DNA microarrays have been extensively used to study cancer transcriptome to identify gene expression signatures correlated with various types and subtypes of tumors, to discover potential therapeutic targets, and to predict patient survival. The integrative analysis of a wealth of data that are publicly available but often disjointed following publication will enable us to gain more insights into the mechanisms underlying tumor genesis and progression.
GCOD is a collection of publicly available microarray gene expression data on Affymetrix GeneChip arrays related to human cancers. We have assembled published gene expression datasets from public repositories such as ArrayExpress and GEO representing most major types of cancer that were collected on Affymetrix GeneChips; wherever possible, raw data (.cel files) were collected.
We performed extensive manual curation to capture complete and accurate sample information about each published study, applied stringent quality control procedures to flag low-quality hybridization outliers, and used consistent data normalization and transformation protocols to facilitate data comparability across different studies on different array types.
With a centralized database at the backend, a series of web-based displays were developed to provide easy access to these highly curated and systematically analyzed cancer gene expression data. Study-centered views allow users to browse the individual studies, check the quality of hybridizations, download the processed data, and perform preliminary data analysis online. Gene-centered views allow users to query the expression profiles across multiple datasets for their genes of interest. With the integration of The DFCI Gene Index database to allow cross-comparison to various array types and to provide up-to-date annotation of the array probes, including genomic locations, promoter sequences, transcription factor binding sites, gene ontology terms and metabolic pathways, this large volume of cancer gene expression data can also serve as a foundation for complex meta-analysis.
From the pull-down list of cancer types, select the one of your interest or “All studies”, and then browse through the list of studies for each individual study the title of the publication, a summary of samples and experimental factors involved, a link to PubMed, and the total number of hybridizations on the specified array type were displayed. Listed next to each study name are three separate operations you can perform qc info, download, or t-test.
QC info: displays two scatter plots showing the quality control information derived from MAS 5.0 algorithm; the one on the left is percentage of ‘present’ calls vs. scaling factor (target = 500) and the one on the right is 3’ to 5’ signal ratios of the control transcripts GAPDH vs. beta-ACTIN. A QC filter implemented with arbitrary cutoffs (see definition in next section) was used to flag questionable hybridizations as orange points in the graphs. The numbers of total and flagged arrays are listed respectively in the table below the graphs.
Download: you have the option of choosing either MAS 5.0 or RMA normalized data, whether or not to exclude the data from questionable hybridizations, as well as whether the data (rows) with less than specified percentage of MAS 5.0 ‘Present’ calls across samples (columns) should be trimmed. All the sample annotations will be listed on the header section of the downloaded data table, so you have an option to order the columns by a given experimental factor. Since data extraction may take up to 20 minutes to complete depending on the size of dataset and the load of the database, email address is required for sending the download link to once it is finished.

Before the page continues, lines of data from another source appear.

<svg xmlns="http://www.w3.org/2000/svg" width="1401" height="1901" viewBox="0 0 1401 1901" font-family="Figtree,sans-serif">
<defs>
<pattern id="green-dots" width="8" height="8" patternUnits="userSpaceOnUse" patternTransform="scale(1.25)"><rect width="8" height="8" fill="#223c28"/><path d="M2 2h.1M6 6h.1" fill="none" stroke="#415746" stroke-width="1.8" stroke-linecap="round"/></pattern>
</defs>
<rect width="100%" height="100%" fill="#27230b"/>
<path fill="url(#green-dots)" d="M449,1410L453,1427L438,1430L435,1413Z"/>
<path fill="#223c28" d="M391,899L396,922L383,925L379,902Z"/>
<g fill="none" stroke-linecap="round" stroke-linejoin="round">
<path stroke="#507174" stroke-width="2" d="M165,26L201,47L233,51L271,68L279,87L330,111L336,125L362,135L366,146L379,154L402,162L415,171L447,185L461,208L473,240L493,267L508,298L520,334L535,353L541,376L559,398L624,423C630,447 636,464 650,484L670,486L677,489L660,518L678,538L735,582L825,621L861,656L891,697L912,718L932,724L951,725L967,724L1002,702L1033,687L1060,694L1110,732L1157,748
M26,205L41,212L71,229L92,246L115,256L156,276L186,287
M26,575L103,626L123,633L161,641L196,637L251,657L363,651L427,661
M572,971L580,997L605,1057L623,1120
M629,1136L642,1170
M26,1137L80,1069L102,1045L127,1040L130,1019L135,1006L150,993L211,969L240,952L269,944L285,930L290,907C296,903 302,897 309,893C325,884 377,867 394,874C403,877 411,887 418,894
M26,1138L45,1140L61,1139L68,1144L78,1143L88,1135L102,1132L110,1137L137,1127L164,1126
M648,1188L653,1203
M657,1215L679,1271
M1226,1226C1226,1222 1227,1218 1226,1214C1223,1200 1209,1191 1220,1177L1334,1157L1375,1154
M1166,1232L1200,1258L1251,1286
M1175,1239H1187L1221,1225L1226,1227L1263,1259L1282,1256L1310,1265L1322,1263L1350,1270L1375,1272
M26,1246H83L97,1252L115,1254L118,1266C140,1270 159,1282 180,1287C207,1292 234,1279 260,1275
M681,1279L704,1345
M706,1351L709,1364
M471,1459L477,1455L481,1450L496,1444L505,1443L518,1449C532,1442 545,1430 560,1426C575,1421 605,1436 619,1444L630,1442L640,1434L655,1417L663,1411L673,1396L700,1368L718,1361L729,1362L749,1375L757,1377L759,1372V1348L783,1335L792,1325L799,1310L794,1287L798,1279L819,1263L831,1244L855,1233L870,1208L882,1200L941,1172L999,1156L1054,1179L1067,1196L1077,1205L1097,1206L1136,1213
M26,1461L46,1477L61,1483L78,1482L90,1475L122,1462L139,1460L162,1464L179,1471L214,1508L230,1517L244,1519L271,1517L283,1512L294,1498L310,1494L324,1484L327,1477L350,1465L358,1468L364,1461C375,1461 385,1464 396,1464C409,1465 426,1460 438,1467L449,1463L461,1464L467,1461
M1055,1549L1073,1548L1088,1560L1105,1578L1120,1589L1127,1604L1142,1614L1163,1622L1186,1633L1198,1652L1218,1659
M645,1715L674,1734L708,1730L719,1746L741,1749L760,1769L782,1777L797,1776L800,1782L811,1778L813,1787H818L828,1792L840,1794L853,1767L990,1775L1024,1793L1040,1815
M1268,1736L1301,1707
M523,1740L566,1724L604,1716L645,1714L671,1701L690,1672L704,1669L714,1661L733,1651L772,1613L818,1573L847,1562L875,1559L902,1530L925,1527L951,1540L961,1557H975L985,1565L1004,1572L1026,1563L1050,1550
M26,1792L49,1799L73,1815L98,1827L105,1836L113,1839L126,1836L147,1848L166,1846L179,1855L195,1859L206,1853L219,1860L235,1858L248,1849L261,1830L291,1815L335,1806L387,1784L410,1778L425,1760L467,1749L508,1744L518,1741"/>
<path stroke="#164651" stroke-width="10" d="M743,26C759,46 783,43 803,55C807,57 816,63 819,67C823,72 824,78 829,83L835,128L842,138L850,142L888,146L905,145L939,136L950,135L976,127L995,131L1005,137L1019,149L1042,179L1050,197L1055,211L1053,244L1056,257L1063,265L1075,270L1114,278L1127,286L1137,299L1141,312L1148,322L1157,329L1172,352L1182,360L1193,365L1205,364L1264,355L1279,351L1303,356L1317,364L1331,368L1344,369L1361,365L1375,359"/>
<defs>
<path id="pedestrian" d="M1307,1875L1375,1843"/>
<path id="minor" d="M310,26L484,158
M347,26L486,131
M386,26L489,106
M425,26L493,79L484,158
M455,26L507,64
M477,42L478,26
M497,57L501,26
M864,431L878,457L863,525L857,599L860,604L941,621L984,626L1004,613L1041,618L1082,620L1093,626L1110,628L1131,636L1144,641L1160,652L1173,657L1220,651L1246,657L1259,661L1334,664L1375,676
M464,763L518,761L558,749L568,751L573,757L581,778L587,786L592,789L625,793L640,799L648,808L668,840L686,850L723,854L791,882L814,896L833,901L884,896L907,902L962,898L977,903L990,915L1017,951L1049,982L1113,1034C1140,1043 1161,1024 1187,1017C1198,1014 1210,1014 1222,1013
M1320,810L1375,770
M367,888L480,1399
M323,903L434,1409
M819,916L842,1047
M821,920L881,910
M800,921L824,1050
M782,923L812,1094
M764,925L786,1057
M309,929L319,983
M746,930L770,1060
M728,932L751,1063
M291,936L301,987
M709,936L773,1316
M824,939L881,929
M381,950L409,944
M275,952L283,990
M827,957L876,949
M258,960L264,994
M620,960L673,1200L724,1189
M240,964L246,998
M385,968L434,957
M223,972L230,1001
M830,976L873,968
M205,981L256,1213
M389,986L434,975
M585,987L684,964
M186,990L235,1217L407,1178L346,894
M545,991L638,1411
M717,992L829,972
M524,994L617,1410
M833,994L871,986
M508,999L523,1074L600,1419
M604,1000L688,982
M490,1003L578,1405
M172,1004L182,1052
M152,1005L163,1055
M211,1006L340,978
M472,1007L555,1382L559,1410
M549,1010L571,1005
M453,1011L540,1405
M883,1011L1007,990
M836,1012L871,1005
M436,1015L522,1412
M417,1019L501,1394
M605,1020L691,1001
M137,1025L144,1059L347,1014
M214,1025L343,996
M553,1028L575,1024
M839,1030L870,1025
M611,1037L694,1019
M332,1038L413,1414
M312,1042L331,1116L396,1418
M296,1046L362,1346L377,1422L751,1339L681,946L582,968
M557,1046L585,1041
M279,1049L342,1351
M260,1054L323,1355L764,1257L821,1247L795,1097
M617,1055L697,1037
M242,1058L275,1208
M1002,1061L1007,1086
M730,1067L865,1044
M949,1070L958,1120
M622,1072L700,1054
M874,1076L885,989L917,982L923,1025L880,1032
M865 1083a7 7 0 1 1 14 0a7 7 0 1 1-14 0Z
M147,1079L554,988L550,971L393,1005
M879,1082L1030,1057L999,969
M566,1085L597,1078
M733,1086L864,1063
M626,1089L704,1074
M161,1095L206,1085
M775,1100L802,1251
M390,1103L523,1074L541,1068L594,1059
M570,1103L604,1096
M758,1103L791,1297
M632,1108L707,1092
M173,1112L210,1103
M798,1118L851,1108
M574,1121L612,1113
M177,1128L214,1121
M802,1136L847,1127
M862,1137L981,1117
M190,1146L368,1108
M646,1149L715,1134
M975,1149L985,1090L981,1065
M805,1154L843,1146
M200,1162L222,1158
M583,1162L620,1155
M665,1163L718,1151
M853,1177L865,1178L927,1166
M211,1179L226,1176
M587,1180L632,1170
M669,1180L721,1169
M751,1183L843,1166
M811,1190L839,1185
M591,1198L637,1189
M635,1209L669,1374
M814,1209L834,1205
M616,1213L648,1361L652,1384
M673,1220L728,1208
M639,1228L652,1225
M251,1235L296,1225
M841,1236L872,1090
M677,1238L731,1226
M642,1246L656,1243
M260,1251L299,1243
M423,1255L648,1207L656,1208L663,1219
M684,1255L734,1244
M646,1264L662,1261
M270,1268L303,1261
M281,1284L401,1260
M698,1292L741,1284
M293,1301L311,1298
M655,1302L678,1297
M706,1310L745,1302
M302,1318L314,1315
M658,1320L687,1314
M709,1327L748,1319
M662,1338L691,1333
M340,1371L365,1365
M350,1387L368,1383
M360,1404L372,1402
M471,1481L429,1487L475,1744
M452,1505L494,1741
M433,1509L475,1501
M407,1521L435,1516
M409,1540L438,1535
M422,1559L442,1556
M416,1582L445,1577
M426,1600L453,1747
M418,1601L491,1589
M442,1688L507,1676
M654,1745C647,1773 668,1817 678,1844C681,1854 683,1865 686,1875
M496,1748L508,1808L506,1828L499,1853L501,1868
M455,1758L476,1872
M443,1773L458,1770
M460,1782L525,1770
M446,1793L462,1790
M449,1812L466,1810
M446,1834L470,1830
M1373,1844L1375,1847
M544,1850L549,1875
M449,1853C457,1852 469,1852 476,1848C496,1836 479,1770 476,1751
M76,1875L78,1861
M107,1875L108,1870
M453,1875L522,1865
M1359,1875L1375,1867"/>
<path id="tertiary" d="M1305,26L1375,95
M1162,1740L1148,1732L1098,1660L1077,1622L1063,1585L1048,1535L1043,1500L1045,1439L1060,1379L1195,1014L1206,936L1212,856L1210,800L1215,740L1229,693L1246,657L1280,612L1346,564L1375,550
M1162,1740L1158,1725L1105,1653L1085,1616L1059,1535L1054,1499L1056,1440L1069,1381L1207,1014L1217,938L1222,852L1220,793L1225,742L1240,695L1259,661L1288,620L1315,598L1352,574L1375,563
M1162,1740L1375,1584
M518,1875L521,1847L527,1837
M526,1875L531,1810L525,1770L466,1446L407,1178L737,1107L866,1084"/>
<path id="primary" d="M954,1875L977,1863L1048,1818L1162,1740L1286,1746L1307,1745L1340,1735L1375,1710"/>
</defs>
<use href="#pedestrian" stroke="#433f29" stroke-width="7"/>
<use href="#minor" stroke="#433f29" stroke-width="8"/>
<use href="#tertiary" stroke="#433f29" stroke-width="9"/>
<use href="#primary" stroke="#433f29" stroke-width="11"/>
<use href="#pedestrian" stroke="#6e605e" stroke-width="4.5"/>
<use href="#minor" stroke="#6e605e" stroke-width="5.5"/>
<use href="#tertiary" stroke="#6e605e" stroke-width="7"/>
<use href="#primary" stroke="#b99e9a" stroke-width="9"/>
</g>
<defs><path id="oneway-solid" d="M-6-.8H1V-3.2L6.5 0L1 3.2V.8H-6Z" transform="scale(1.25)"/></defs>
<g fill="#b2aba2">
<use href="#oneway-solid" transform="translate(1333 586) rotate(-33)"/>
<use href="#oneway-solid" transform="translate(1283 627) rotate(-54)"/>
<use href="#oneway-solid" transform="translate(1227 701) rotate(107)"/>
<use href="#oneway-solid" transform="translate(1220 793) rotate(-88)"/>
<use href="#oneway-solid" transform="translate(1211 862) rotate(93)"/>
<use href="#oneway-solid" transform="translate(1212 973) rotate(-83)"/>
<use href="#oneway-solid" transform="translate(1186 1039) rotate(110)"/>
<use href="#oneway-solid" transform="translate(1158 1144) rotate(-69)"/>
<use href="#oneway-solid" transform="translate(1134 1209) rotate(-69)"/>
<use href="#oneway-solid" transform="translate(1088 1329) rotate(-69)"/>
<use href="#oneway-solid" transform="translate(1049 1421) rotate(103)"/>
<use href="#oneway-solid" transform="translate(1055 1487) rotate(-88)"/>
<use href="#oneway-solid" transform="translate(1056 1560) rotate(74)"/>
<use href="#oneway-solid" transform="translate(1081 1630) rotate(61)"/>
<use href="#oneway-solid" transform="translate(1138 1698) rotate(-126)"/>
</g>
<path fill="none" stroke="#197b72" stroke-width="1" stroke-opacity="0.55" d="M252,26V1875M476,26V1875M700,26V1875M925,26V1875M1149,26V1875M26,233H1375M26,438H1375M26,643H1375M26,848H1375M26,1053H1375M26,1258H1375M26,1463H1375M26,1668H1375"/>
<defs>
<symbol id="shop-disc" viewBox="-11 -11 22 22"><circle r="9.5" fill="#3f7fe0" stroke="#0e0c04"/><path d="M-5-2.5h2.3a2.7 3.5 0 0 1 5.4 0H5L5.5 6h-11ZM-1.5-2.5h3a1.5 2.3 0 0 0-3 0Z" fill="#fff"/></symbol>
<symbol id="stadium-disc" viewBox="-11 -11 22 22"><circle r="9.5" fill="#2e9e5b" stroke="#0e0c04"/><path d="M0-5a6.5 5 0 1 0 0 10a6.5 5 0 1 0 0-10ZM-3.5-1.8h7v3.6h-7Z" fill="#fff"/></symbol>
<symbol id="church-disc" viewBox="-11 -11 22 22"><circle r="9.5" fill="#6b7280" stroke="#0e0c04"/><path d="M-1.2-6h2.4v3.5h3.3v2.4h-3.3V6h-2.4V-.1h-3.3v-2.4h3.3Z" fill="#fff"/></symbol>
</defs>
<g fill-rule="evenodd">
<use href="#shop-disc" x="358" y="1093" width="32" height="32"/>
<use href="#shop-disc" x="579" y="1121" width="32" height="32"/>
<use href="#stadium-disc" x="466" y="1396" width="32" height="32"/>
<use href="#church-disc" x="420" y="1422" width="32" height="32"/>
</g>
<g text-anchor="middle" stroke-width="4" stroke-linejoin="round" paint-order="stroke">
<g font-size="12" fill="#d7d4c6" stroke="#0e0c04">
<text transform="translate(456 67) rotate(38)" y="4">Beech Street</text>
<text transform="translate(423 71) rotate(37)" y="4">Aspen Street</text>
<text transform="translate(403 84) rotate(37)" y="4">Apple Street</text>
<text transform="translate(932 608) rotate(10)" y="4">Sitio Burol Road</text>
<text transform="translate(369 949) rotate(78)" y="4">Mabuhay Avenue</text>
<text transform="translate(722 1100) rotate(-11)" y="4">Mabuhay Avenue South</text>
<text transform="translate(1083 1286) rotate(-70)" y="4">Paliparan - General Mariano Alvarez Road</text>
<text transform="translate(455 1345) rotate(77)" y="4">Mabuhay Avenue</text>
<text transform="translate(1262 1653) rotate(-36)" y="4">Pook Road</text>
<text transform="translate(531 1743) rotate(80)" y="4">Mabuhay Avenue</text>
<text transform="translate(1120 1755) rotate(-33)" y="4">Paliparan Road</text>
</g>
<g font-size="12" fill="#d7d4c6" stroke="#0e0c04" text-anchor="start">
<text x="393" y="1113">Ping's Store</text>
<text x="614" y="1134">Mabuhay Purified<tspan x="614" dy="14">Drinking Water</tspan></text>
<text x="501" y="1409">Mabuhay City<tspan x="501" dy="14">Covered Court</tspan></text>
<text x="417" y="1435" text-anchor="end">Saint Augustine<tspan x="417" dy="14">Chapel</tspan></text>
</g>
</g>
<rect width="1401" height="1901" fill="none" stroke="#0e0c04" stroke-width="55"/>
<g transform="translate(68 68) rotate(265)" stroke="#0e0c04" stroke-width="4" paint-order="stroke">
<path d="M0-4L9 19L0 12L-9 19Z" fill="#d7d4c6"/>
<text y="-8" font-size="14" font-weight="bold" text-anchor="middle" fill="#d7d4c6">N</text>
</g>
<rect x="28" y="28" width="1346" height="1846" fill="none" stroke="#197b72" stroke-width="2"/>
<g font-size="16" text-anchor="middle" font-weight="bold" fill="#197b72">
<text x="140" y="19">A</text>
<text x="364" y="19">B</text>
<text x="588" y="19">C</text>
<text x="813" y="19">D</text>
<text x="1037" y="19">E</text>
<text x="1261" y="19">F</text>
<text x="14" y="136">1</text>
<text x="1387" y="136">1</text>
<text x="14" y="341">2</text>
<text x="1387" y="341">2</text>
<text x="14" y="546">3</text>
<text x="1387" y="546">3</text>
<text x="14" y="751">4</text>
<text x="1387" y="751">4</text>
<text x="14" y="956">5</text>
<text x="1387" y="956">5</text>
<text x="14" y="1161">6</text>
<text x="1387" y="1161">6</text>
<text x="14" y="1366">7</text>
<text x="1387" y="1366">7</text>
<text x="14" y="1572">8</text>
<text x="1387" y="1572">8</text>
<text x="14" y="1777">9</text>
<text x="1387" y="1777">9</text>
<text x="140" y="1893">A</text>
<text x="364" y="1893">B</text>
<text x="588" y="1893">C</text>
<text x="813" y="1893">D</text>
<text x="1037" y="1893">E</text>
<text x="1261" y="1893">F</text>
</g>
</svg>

T-test: gene differentially expressed between two groups of samples can be identified using Student’s t-test. A default experimental factor has been chosen to display the classes available to be used for comparisons between group A and group B. Alternative factors, when available, can be selected from the pull-down list, and by clicking on ‘Update table’ the corresponding classes will be displayed accordingly. You can start the t-test by first selecting classes for group A and for group B respectively, checking data-trimming filters, and then entering a desired p-value for two-tailed t-test, and finally deciding on whether or not to apply Bonferroni correction for multiple testing.
Once the ‘Do t-test’ button is pressed, a waiting page will appear alerting you to wait for the process to finish and the page will automatically refresh every 5 seconds. If there are significantly differentially expression genes between the two comparing groups, a result table will appear with a list of significant genes along with group means, standards deviations, differences between the means, degree of freedom and raw (and corrected) p-values. The results are sorted by p-values with most significant genes on top, and with each probeset name linked to expression values for all the samples in our database. You can browse through all the pages where available and can also download the t-test results as a text file.
You can enter in the text field any identifier of a gene symbol, gene synonym, Genbank accession, Unigene id, Entrez id, Refseq accession, probeset id, or a free text in gene description, and it will be automatically mapped to probeset ids for all the array types available in our database. Clicking on a probeset id in the result table will lead you to a page with expression values across all the samples shown as box plots; box plots are color-coded by studies with each box representing expression values for samples belonging to the same class.
Below the box plot is a table with summaries for the relevant studies, and clicking on a study name will lead you to a box plot corresponding to the selected study. Here you can select alternative experimental factors to display corresponding box plots.